- Exercise brief -
Which lines of the listing below contain the word "aggressive"? Return them.

==== Excerpted records ====

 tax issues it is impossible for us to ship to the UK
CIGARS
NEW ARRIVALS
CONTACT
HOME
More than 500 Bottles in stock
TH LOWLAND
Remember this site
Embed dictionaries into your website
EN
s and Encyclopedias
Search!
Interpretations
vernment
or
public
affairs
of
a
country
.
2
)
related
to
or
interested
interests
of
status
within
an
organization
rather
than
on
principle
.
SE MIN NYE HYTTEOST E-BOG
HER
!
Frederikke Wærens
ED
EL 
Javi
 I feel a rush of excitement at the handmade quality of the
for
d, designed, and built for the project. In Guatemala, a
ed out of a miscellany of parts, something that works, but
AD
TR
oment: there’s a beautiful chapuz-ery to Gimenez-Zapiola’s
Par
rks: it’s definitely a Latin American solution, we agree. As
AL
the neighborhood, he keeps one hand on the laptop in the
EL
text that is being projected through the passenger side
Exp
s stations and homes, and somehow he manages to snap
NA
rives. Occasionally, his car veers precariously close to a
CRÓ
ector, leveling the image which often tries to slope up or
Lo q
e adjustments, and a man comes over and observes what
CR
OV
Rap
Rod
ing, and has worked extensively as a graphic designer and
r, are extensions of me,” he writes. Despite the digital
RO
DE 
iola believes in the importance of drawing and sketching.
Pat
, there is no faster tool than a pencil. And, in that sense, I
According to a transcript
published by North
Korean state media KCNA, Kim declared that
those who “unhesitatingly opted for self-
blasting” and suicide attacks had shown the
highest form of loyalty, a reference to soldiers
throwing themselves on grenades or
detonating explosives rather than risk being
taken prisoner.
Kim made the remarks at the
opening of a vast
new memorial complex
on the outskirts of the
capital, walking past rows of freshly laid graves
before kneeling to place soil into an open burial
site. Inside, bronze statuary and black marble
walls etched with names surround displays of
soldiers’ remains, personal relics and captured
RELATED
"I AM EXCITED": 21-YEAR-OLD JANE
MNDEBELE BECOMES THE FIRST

====
==== Excerpted records ====

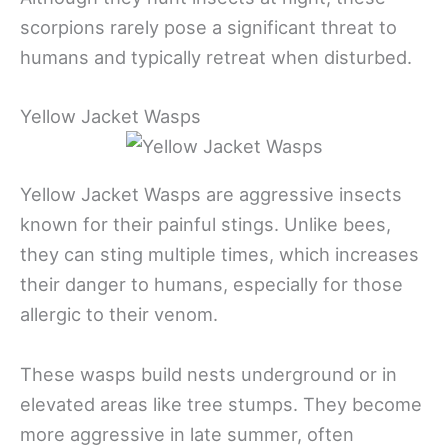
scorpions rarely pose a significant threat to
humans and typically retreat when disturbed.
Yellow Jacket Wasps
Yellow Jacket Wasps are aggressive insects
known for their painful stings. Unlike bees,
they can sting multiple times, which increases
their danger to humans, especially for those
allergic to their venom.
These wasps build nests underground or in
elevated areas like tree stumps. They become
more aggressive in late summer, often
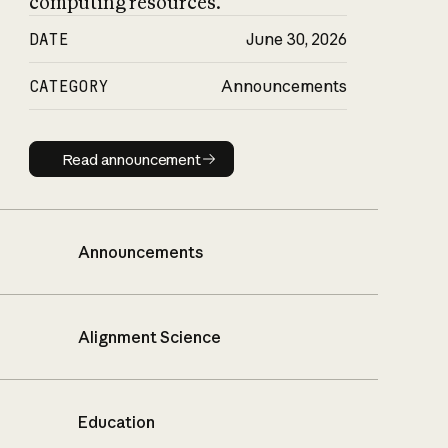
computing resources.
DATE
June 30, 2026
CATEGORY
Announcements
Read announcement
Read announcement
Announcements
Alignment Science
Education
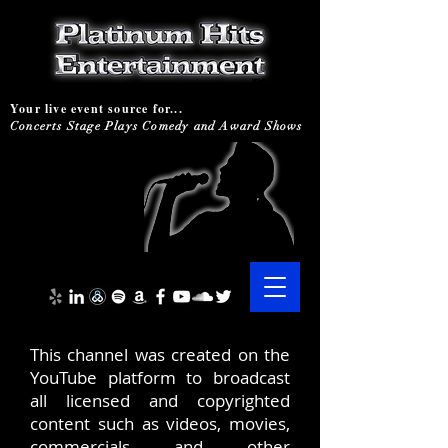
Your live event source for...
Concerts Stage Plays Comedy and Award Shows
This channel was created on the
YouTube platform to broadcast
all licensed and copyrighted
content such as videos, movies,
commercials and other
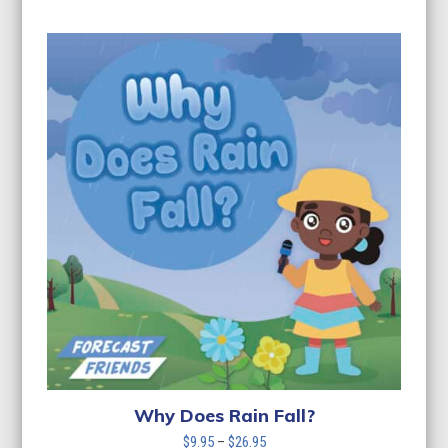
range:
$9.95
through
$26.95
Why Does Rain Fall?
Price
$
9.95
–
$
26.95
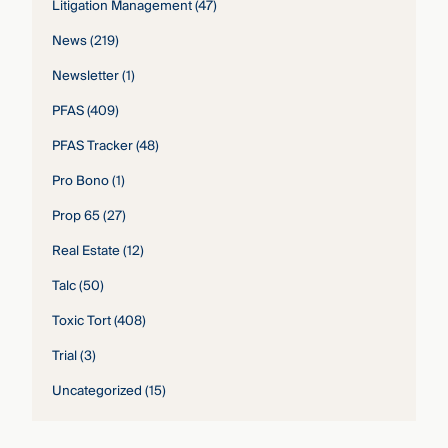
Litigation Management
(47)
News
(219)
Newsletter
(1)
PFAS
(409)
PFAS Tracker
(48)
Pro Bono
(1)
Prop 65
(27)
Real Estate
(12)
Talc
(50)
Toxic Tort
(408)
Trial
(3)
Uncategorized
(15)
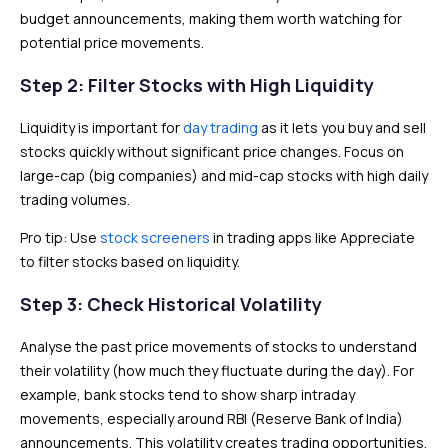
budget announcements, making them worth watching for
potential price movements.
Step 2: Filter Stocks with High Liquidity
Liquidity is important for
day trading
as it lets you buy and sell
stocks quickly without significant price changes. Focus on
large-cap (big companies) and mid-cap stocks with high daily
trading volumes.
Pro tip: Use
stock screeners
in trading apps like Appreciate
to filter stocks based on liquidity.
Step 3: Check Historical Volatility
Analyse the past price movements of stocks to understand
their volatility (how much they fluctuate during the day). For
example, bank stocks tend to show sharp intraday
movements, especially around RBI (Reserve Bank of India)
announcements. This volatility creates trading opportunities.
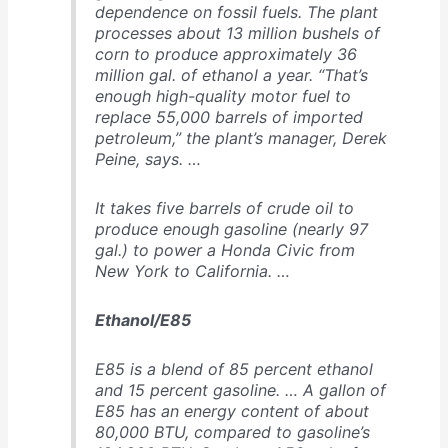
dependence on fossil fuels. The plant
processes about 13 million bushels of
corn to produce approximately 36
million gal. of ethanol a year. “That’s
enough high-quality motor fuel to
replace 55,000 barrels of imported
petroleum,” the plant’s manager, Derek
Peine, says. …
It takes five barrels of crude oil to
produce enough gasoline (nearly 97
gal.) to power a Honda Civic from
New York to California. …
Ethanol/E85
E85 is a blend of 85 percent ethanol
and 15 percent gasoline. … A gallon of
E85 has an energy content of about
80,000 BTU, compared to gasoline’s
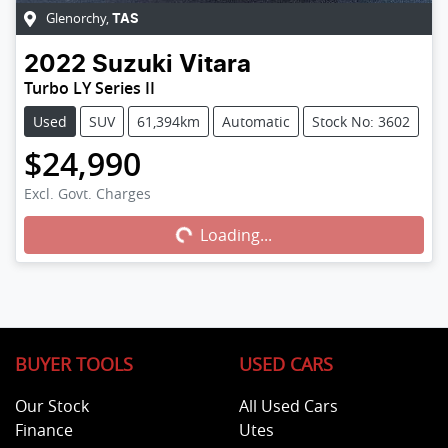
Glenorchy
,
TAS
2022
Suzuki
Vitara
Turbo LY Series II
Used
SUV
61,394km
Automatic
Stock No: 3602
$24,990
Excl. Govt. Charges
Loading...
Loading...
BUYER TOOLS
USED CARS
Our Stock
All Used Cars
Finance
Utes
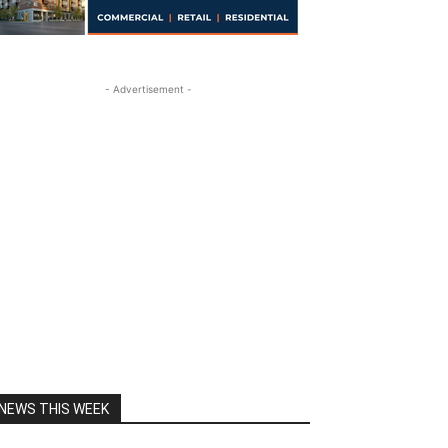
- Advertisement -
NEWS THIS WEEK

====
==== Excerpted records ====

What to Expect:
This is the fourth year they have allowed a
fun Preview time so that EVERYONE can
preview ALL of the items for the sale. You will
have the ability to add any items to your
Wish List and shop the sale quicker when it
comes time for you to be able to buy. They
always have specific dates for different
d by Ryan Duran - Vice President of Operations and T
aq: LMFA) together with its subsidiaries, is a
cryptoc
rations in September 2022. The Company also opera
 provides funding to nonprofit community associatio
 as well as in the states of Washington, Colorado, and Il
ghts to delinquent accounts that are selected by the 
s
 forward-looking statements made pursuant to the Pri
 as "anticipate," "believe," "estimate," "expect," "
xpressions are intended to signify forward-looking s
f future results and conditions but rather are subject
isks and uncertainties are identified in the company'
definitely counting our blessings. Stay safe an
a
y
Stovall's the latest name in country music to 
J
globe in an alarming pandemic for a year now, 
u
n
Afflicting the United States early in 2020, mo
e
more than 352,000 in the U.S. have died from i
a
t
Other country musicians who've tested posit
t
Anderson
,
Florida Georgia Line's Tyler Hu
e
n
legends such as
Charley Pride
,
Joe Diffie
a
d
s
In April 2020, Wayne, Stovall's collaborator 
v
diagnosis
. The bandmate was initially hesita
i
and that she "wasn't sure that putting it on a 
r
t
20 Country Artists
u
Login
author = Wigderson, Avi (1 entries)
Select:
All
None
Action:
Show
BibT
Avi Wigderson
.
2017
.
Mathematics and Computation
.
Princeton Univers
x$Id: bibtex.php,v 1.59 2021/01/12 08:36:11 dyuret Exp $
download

====

- Written response -
Yellow Jacket Wasps are aggressive insects
more aggressive in late summer, often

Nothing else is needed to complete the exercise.